--- Given data ---
▽
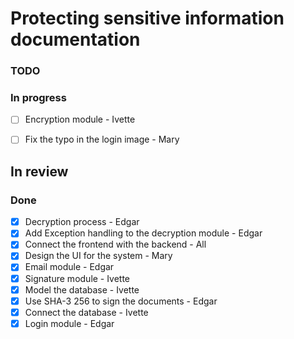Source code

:# Protecting sensitive information documentation
### TODO 


### In progress  
- [ ] Encryption module - Ivette
- [ ] Fix the typo in the login image - Mary


## In review

### Done 
- [x] Decryption process - Edgar
- [x] Add Exception handling to the decryption module - Edgar
- [x] Connect the frontend with the backend - All
- [x] Design the UI for the system - Mary
- [x] Email module - Edgar
- [x] Signature module - Ivette
- [x] Model the database - Ivette
- [x] Use SHA-3 256 to sign the documents - Edgar
- [x] Connect the database - Ivette
- [x] Login module  - Edgar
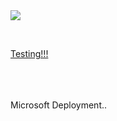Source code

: <a href="https://msdeployapp20190208042203.azurewebsites.net/" target="_blank">
    <img src="http://azuredeploy.net/deploybutton.png"/>
</a>

&nbsp;&nbsp;&nbsp;&nbsp;&nbsp;&nbsp;&nbsp;&nbsp;

<a href="" target="_blank">Testing!!!
</a>

<br>
<br>
<br>
Microsoft Deployment..
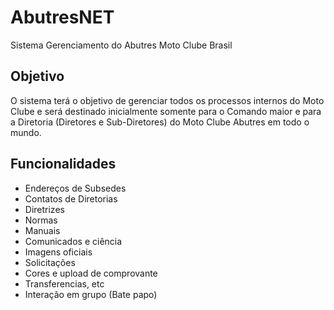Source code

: # AbutresNET
Sistema Gerenciamento do Abutres Moto Clube Brasil

## Objetivo
O sistema terá o objetivo de gerenciar todos os processos internos do Moto Clube e será destinado inicialmente somente para o Comando maior e para a Diretoria (Diretores e Sub-Diretores) do Moto Clube Abutres em todo o mundo.

## Funcionalidades
 * Endereços de Subsedes
 * Contatos de Diretorias
 * Diretrizes
 * Normas
 * Manuais
 * Comunicados e ciência
 * Imagens oficiais
 * Solicitações
 * Cores e upload de comprovante
 * Transferencias, etc
 * Interação em grupo (Bate papo)
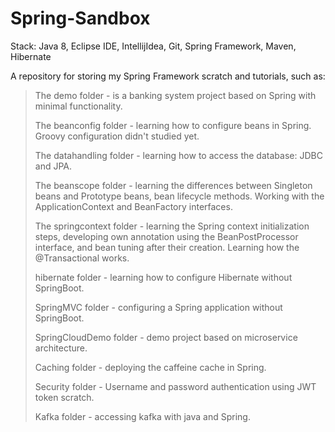 # Spring-Sandbox
Stack: Java 8, Eclipse IDE, IntellijIdea, Git, Spring Framework, Maven, Hibernate

A repository for storing my Spring Framework scratch and tutorials, such as:
> 
> The demo folder - is a banking system project based on Spring with minimal functionality.
> 
> The beanconfig folder - learning how to configure beans in Spring. 
> Groovy configuration didn't studied yet.
> 
> 
> The datahandling folder - learning how to access the database: JDBC and JPA.
> 
> The beanscope folder - learning the differences between Singleton beans and Prototype beans, 
> bean lifecycle methods. Working with the ApplicationContext and BeanFactory interfaces.
> 
>The springcontext folder - learning the Spring context initialization steps, 
> developing own annotation using the BeanPostProcessor interface, 
> and bean tuning after their creation. Learning how the @Transactional works.
>
> hibernate folder - learning how to configure Hibernate without SpringBoot.
>
> SpringMVC folder - configuring a Spring application without SpringBoot.
> 
> SpringCloudDemo folder - demo project based on microservice architecture.
> 
> Caching folder - deploying the caffeine cache in Spring.
> 
> Security folder - Username and password authentication using JWT token scratch.
> 
> Kafka folder - accessing kafka with java and Spring.

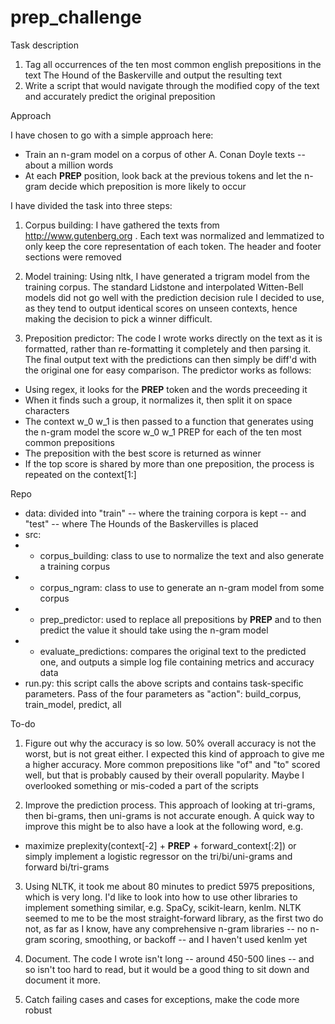 # prep_challenge


Task description

1) Tag all occurrences of the ten most common english prepositions in the text The Hound of the Baskerville and output the resulting text
2) Write a script that would navigate through the modified copy of the text and accurately predict the original preposition


Approach

I have chosen to go with a simple approach here:
- Train an n-gram model on a corpus of other A. Conan Doyle texts -- about a million words
- At each __PREP__ position, look back at the previous tokens and let the n-gram decide which preposition is more likely to occur

I have divided the task into three steps:
1) Corpus building: I have gathered the texts from http://www.gutenberg.org . Each text was normalized and lemmatized to only keep the core representation of each token. The header and footer sections were removed

2) Model training: Using nltk, I have generated a trigram model from the training corpus. The standard Lidstone and interpolated Witten-Bell models did not go well with the prediction decision rule I decided to use, as they tend to output identical scores on unseen contexts, hence making the decision to pick a winner difficult.

3) Preposition predictor: The code I wrote works directly on the text as it is formatted, rather than re-formatting it completely and then parsing it. The final output text with the predictions can then simply be diff'd with the original one for easy comparison. The predictor works as follows:
- Using regex, it looks for the __PREP__ token and the words preceeding it
- When it finds such a group, it normalizes it, then split it on space characters
- The context w_0 w_1 is then passed to a function that generates using the n-gram model the score w_0 w_1 PREP for each of the ten most common prepositions
- The preposition with the best score is returned as winner
- If the top score is shared by more than one preposition, the process is repeated on the context[1:] 


Repo

- data: divided into "train" -- where the training corpora is kept -- and "test" -- where The Hounds of the Baskervilles is placed
- src:
- - corpus_building: class to use to normalize the text and also generate a training corpus
- - corpus_ngram: class to use to generate an n-gram model from some corpus
- - prep_predictor: used to replace all prepositions by __PREP__ and to then predict the value it should take using the n-gram model
- - evaluate_predictions: compares the original text to the predicted one, and outputs a simple log file containing metrics and accuracy data
- run.py: this script calls the above scripts and contains task-specific parameters. Pass of the four parameters as "action": build_corpus, train_model, predict, all


To-do

1) Figure out why the accuracy is so low. 50% overall accuracy is not the worst, but is not great either. I expected this kind of approach to give me a higher accuracy. More common prepositions like "of" and "to" scored well, but that is probably caused by their overall popularity. Maybe I overlooked something or mis-coded a part of the scripts

2) Improve the prediction process. This approach of looking at tri-grams, then bi-grams, then uni-grams is not accurate enough. A quick way to improve this might be to also have a look at the following word, e.g. 
- maximize preplexity(context[-2] + __PREP__ + forward_context[:2])
or simply implement a logistic regressor on the tri/bi/uni-grams and forward bi/tri-grams

3) Using NLTK, it took me about 80 minutes to predict 5975 prepositions, which is very long. I'd like to look into how to use other libraries to implement something similar, e.g. SpaCy, scikit-learn, kenlm. NLTK seemed to me to be the most straight-forward library, as the first two do not, as far as I know, have any comprehensive n-gram libraries -- no n-gram scoring, smoothing, or backoff -- and I haven't used kenlm yet

4) Document. The code I wrote isn't long -- around 450-500 lines -- and so isn't too hard to read, but it would be a good thing to sit down and document it more.

5) Catch failing cases and cases for exceptions, make the code more robust


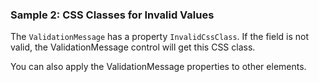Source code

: ### Sample 2: CSS Classes for Invalid Values

The `ValidationMessage` has a property `InvalidCssClass`. If the field is not valid, the ValidationMessage control will get this CSS class.

You can also apply the ValidationMessage properties to other elements.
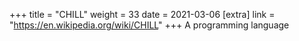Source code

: +++
title = "CHILL"
weight = 33
date = 2021-03-06
[extra]
link = "https://en.wikipedia.org/wiki/CHILL"
+++
A programming language

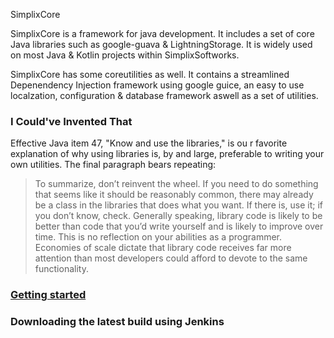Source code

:SimplixCore


SimplixCore is a framework for java development. It includes a 
set of core Java libraries such as google-guava & LightningStorage.
It is widely used on most Java & Kotlin projects within SimplixSoftworks.

SimplixCore has some coreutilities as well. It contains a streamlined Depenendency Injection framework using google guice,
an easy to use localzation, configuration & database framework aswell as a set of utilities.

### I Could've Invented That
Effective Java item 47, "Know and use the libraries," is ou
r favorite explanation of why using libraries is, by and large,
preferable to writing your own utilities. The final paragraph bears repeating:

> To summarize, don’t reinvent the wheel. If you need to do something that seems like it should be reasonably common,
> there may already be a class in the libraries that does what you want. If there is,
>use it; if you don’t know, check. Generally speaking, library code is likely to be better 
> than code that you’d write yourself and is likely to improve over time. This is no reflection 
>on your abilities as a programmer. Economies of scale dictate that library code receives far 
> more attention than most developers could afford to devote to the same functionality.

### [Getting started](https://gitlab.julianstaudt.de/simplix-softworks/SimplixCore/-/wikis/home)

### Downloading the latest build using Jenkins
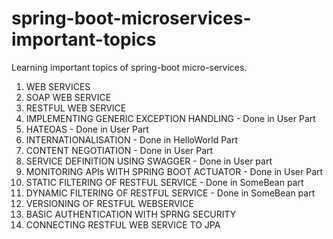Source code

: # spring-boot-microservices-important-topics
Learning important topics of spring-boot micro-services.
1. WEB SERVICES
2. SOAP WEB SERVICE
3. RESTFUL WEB SERVICE
4. IMPLEMENTING GENERIC EXCEPTION HANDLING - Done in User Part
5. HATEOAS - Done in User Part
6. INTERNATIONALISATION - Done in HelloWorld Part
7. CONTENT NEGOTIATION - Done in User Part
8. SERVICE DEFINITION USING SWAGGER - Done in User part
9. MONITORING APIs WITH SPRING BOOT ACTUATOR - Done in User Part
10. STATIC FILTERING OF RESTFUL SERVICE - Done in SomeBean part
11. DYNAMIC FILTERING OF RESTFUL SERVICE - Done in SomeBean part
12. VERSIONING OF RESTFUL WEBSERVICE
13. BASIC AUTHENTICATION WITH SPRNG SECURITY
14. CONNECTING RESTFUL WEB SERVICE TO JPA
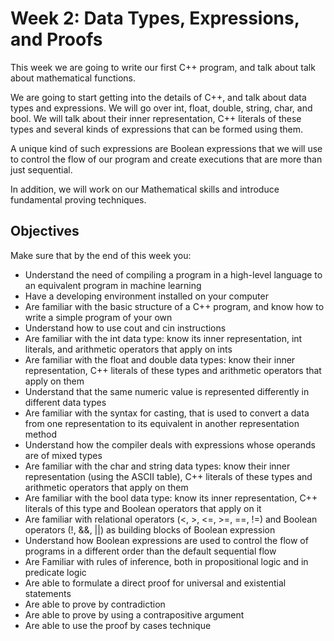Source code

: # Week 2: Data Types, Expressions, and Proofs
This week we are going to write our first C++ program, and talk about talk about mathematical functions.

We are going to start getting into the details of C++, and talk about data types and expressions.
We will go over int, float, double, string, char, and bool. We will talk about their inner representation, C++ literals of these types and several kinds of expressions that can be formed using them. 

A unique kind of such expressions are Boolean expressions that we will use to control the flow of our program and create executions that are more than just sequential.

In addition, we will work on our Mathematical skills and introduce fundamental proving techniques.

## Objectives
Make sure that by the end of this week you:
- Understand the need of compiling a program in a high-level language to an equivalent program in machine learning
- Have a developing environment installed on your computer
- Are familiar with the basic structure of a C++ program, and know how to write a simple program of your own
- Understand how to use cout and cin instructions
- Are familiar with the int data type: know its inner representation, int literals, and arithmetic operators that apply on ints
- Are familiar with the float and double data types: know their inner representation, C++ literals of these types and arithmetic operators that apply on them
- Understand that the same numeric value is represented differently in different data types
- Are familiar with the syntax for casting, that is used to convert a data from one representation to its equivalent in another representation method
- Understand how the compiler deals with expressions whose operands are of mixed types
- Are familiar with the char and string data types: know their inner representation (using the ASCII table), C++ literals of these types and arithmetic operators that apply on them
- Are familiar with the bool data type: know its inner representation, C++ literals of this type and Boolean operators that apply on it
- Are familiar with relational operators (<, >, <=, >=, ==, !=) and Boolean operators (!, &&, ||) as building blocks of Boolean expression
- Understand how Boolean expressions are used to control the flow of programs in a different order than the default sequential flow
- Are Familiar with rules of inference, both in propositional logic and in predicate logic
- Are able to formulate a direct proof for universal and existential statements
- Are able to prove by contradiction
- Are able to prove by using a contrapositive argument
- Are able to use the proof by cases technique

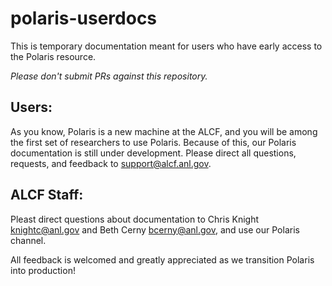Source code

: # polaris-userdocs
This is temporary documentation meant for users who have early access to the Polaris resource.

*Please don't submit PRs against this repository.*

## Users: ## 
As you know, Polaris is a new machine at the ALCF, and you will be among the first set of researchers to use Polaris. Because of this, our Polaris documentation is still under development. Please direct all questions, requests, and feedback to <support@alcf.anl.gov>.

## ALCF Staff: ## 
Pleast direct questions about documentation to Chris Knight <knightc@anl.gov> and Beth Cerny <bcerny@anl.gov>, and use our Polaris channel.

All feedback is welcomed and greatly appreciated as we transition Polaris into production!

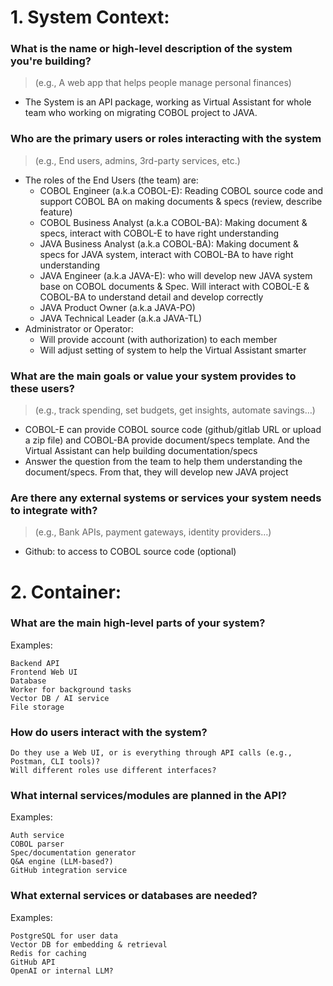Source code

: # 1. System Context:

### What is the name or high-level description of the system you're building?
> (e.g., A web app that helps people manage personal finances)

- The System is an API package, working as Virtual Assistant for whole team who working on migrating COBOL project to JAVA.
   
### Who are the primary users or roles interacting with the system
> (e.g., End users, admins, 3rd-party services, etc.)

- The roles of the End Users (the team) are:
  - COBOL Engineer (a.k.a COBOL-E): Reading COBOL source code and support COBOL BA on making documents & specs (review, describe feature)
  - COBOL Business Analyst (a.k.a COBOL-BA): Making document & specs, interact with COBOL-E to have right understanding
  - JAVA Business Analyst (a.k.a COBOL-BA): Making document & specs for JAVA system, interact with COBOL-BA to have right understanding
  - JAVA Engineer (a.k.a JAVA-E): who will develop new JAVA system base on COBOL documents & Spec. Will interact with COBOL-E & COBOL-BA to understand detail and develop correctly
  - JAVA Product Owner (a.k.a JAVA-PO)
  - JAVA Technical Leader (a.k.a JAVA-TL)
- Administrator or Operator:
  - Will provide account (with authorization) to each member
  - Will adjust setting of system to help the Virtual Assistant smarter
 
### What are the main goals or value your system provides to these users?
> (e.g., track spending, set budgets, get insights, automate savings…)

- COBOL-E can provide COBOL source code (github/gitlab URL or upload a zip file) and COBOL-BA provide document/specs template. And the Virtual Assistant can help building documentation/specs
- Answer the question from the team to help them understanding the document/specs. From that, they will develop new JAVA project

### Are there any external systems or services your system needs to integrate with?
> (e.g., Bank APIs, payment gateways, identity providers…)

- Github: to access to COBOL source code (optional)

# 2. Container:
### What are the main high-level parts of your system?

Examples:

    Backend API
    Frontend Web UI
    Database
    Worker for background tasks
    Vector DB / AI service
    File storage

### How do users interact with the system?

    Do they use a Web UI, or is everything through API calls (e.g., Postman, CLI tools)?
    Will different roles use different interfaces?

### What internal services/modules are planned in the API?

Examples:

    Auth service
    COBOL parser
    Spec/documentation generator
    Q&A engine (LLM-based?)
    GitHub integration service

### What external services or databases are needed?

Examples:

    PostgreSQL for user data
    Vector DB for embedding & retrieval
    Redis for caching
    GitHub API
    OpenAI or internal LLM?
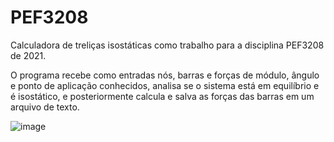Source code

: # PEF3208
Calculadora de treliças isostáticas como trabalho para a disciplina PEF3208 de 2021.

O programa recebe como entradas nós, barras e forças de módulo, ângulo e ponto de aplicação conhecidos, analisa se o sistema está em equilíbrio e é isostático, e posteriormente calcula e salva as forças das barras em um arquivo de texto.


![image](https://user-images.githubusercontent.com/87289234/125497607-fcec2192-df79-4c69-9a85-3f8efbddd193.png)

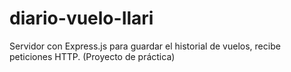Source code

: # diario-vuelo-Ilari
Servidor con Express.js para guardar el historial de vuelos, recibe peticiones HTTP. (Proyecto de práctica)
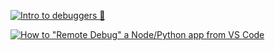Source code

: [![Intro to debuggers 🐛](https://img.youtube.com/vi/s0Zew8xEr7w/0.jpg)](https://www.youtube.com/watch?v=s0Zew8xEr7w)

[![How to "Remote Debug" a Node/Python app from VS Code](https://img.youtube.com/vi/0pvTf4AuxcI/0.jpg)](https://www.youtube.com/watch?v=0pvTf4AuxcI)
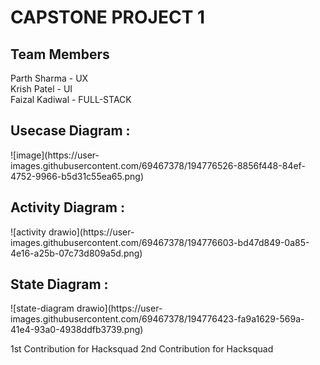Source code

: # CAPSTONE PROJECT 1

<h2>Team Members</h2>
Parth Sharma - UX<br>
Krish Patel - UI<br>
Faizal Kadiwal - FULL-STACK<br>

<h2>Usecase Diagram : </h2>
![image](https://user-images.githubusercontent.com/69467378/194776526-8856f448-84ef-4752-9966-b5d31c55ea65.png)

<h2>Activity Diagram : </h2>
![activity drawio](https://user-images.githubusercontent.com/69467378/194776603-bd47d849-0a85-4e16-a25b-07c73d809a5d.png)


<h2>State Diagram : </h2>
![state-diagram drawio](https://user-images.githubusercontent.com/69467378/194776423-fa9a1629-569a-41e4-93a0-4938ddfb3739.png)

1st Contribution for Hacksquad 
2nd Contribution for Hacksquad 
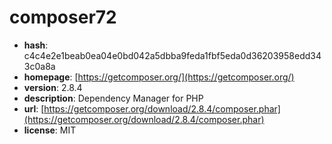 # composer72

- **hash**: c4c4e2e1beab0ea04e0bd042a5dbba9feda1fbf5eda0d36203958edd343c0a8a
- **homepage**: [https://getcomposer.org/](https://getcomposer.org/)
- **version**: 2.8.4
- **description**: Dependency Manager for PHP
- **url**: [https://getcomposer.org/download/2.8.4/composer.phar](https://getcomposer.org/download/2.8.4/composer.phar)
- **license**: MIT

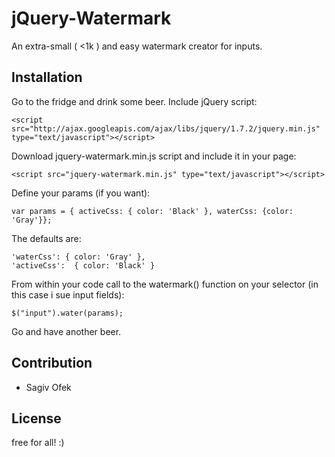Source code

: jQuery-Watermark
=============

An extra-small ( <1k ) and easy watermark creator for inputs.

Installation
--------------

Go to the fridge and drink some beer. 
Include jQuery script:

    <script src="http://ajax.googleapis.com/ajax/libs/jquery/1.7.2/jquery.min.js" type="text/javascript"></script>

Download jquery-watermark.min.js script and include it in your page:	 

	<script src="jquery-watermark.min.js" type="text/javascript"></script>

Define your params (if you want):

	var params = { activeCss: { color: 'Black' }, waterCss: {color: 'Gray'}};

The defaults are:

	'waterCss': { color: 'Gray' },
	'activeCss':  { color: 'Black' }

From within your code call to the watermark() function on your selector (in this case i sue input fields):

	$("input").water(params);

Go and have another beer.      
    

Contribution
------------

- Sagiv Ofek

License
-------
free for all! :)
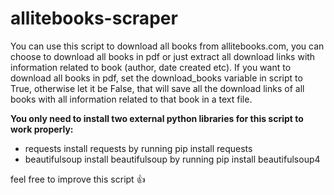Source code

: # allitebooks-scraper
You can use this script to download all books from allitebooks.com, you can choose to download all books in pdf or just extract
all download links with information related to book (author, date created etc).
If you want to download all books in pdf, set the download_books variable in script to True, otherwise let it be False, that 
will save all the download links of all books with all information related to that book in a text file.

**You only need to install two external python libraries for this script to work properly:**

- requests
install requests by running pip install requests
- beautifulsoup
install beautifulsoup by running pip install beautifulsoup4

feel free to improve this script :+1:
△
--- What is needed ---
Select and copy every line from the records that includes the word "gitlab".

--- Result of this task ---
### [Getting started](https://gitlab.julianstaudt.de/simplix-softworks/SimplixCore/-/wikis/home)
- COBOL-E can provide COBOL source code (github/gitlab URL or upload a zip file) and COBOL-BA provide document/specs template. And the Virtual Assistant can help building documentation/specs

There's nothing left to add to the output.